Retype every line of text in the records below word for word, and leave the pictures out of your answer.

- _Input material_:

Start of Block

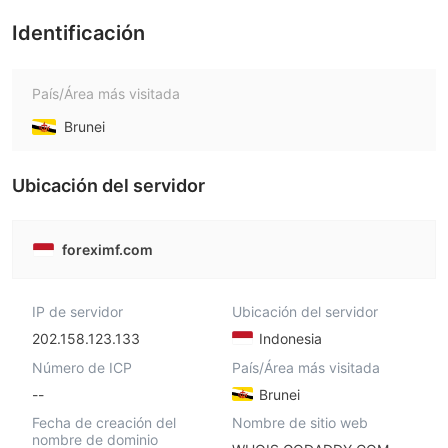
Identificación
País/Área más visitada
Brunei
Ubicación del servidor
foreximf.com
IP de servidor
Ubicación del servidor
202.158.123.133
Indonesia
Número de ICP
País/Área más visitada
--
Brunei
Fecha de creación del
Nombre de sitio web
nombre de dominio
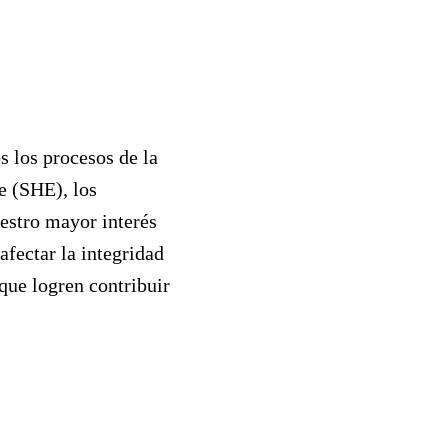
s los procesos de la
e (SHE), los
uestro mayor interés
afectar la integridad
que logren contribuir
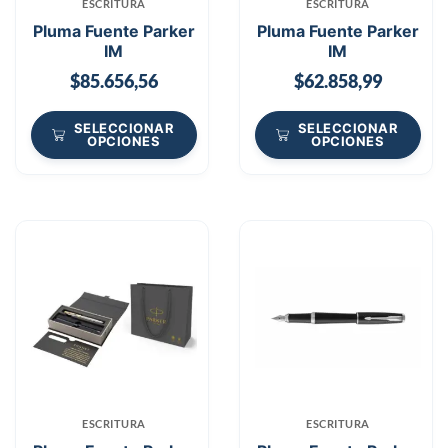
ESCRITURA
ESCRITURA
Pluma Fuente Parker
Pluma Fuente Parker
IM
IM
$
85.656,56
$
62.858,99
SELECCIONAR
SELECCIONAR
OPCIONES
OPCIONES
ESCRITURA
ESCRITURA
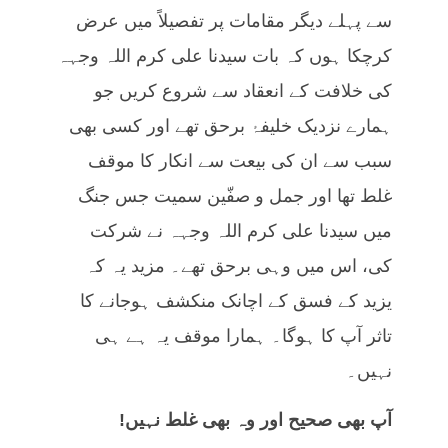
سے پہلے دیگر مقامات پر تفصیلاً میں عرض
کرچکا ہوں کہ بات سیدنا علی کرم اللہ وجہہ
کی خلافت کے انعقاد سے شروع کریں جو
ہمارے نزدیک خلیفۂ برحق تھے اور کسی بھی
سبب سے ان کی بیعت سے انکار کا موقف
غلط تھا اور جمل و صفّین سمیت جس جنگ
میں سیدنا علی کرم اللہ وجہہ نے شرکت
کی، اس میں وہی برحق تھے۔ مزید یہ کہ
یزید کے فسق کے اچانک منکشف ہوجانے کا
تاثر آپ کا ہوگا۔ ہمارا موقف یہ ہے ہی
نہیں۔
آپ بھی صحیح اور وہ بھی غلط نہیں!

End of Block

- _Reply to the exercise_:
Identificación
País/Área más visitada
Brunei
Ubicación del servidor
foreximf.com
IP de servidor
Ubicación del servidor
202.158.123.133
Indonesia
Número de ICP
País/Área más visitada
--
Brunei
Fecha de creación del
Nombre de sitio web
nombre de dominio
s los procesos de la
e (SHE), los
uestro mayor interés
afectar la integridad
que logren contribuir
ESCRITURA
ESCRITURA
Pluma Fuente Parker
Pluma Fuente Parker
IM
IM
$
85.656,56
$
62.858,99
SELECCIONAR
SELECCIONAR
OPCIONES
OPCIONES
ESCRITURA
ESCRITURA
سے پہلے دیگر مقامات پر تفصیلاً میں عرض
کرچکا ہوں کہ بات سیدنا علی کرم اللہ وجہہ
کی خلافت کے انعقاد سے شروع کریں جو
ہمارے نزدیک خلیفۂ برحق تھے اور کسی بھی
سبب سے ان کی بیعت سے انکار کا موقف
غلط تھا اور جمل و صفّین سمیت جس جنگ
میں سیدنا علی کرم اللہ وجہہ نے شرکت
کی، اس میں وہی برحق تھے۔ مزید یہ کہ
یزید کے فسق کے اچانک منکشف ہوجانے کا
تاثر آپ کا ہوگا۔ ہمارا موقف یہ ہے ہی
نہیں۔
آپ بھی صحیح اور وہ بھی غلط نہیں!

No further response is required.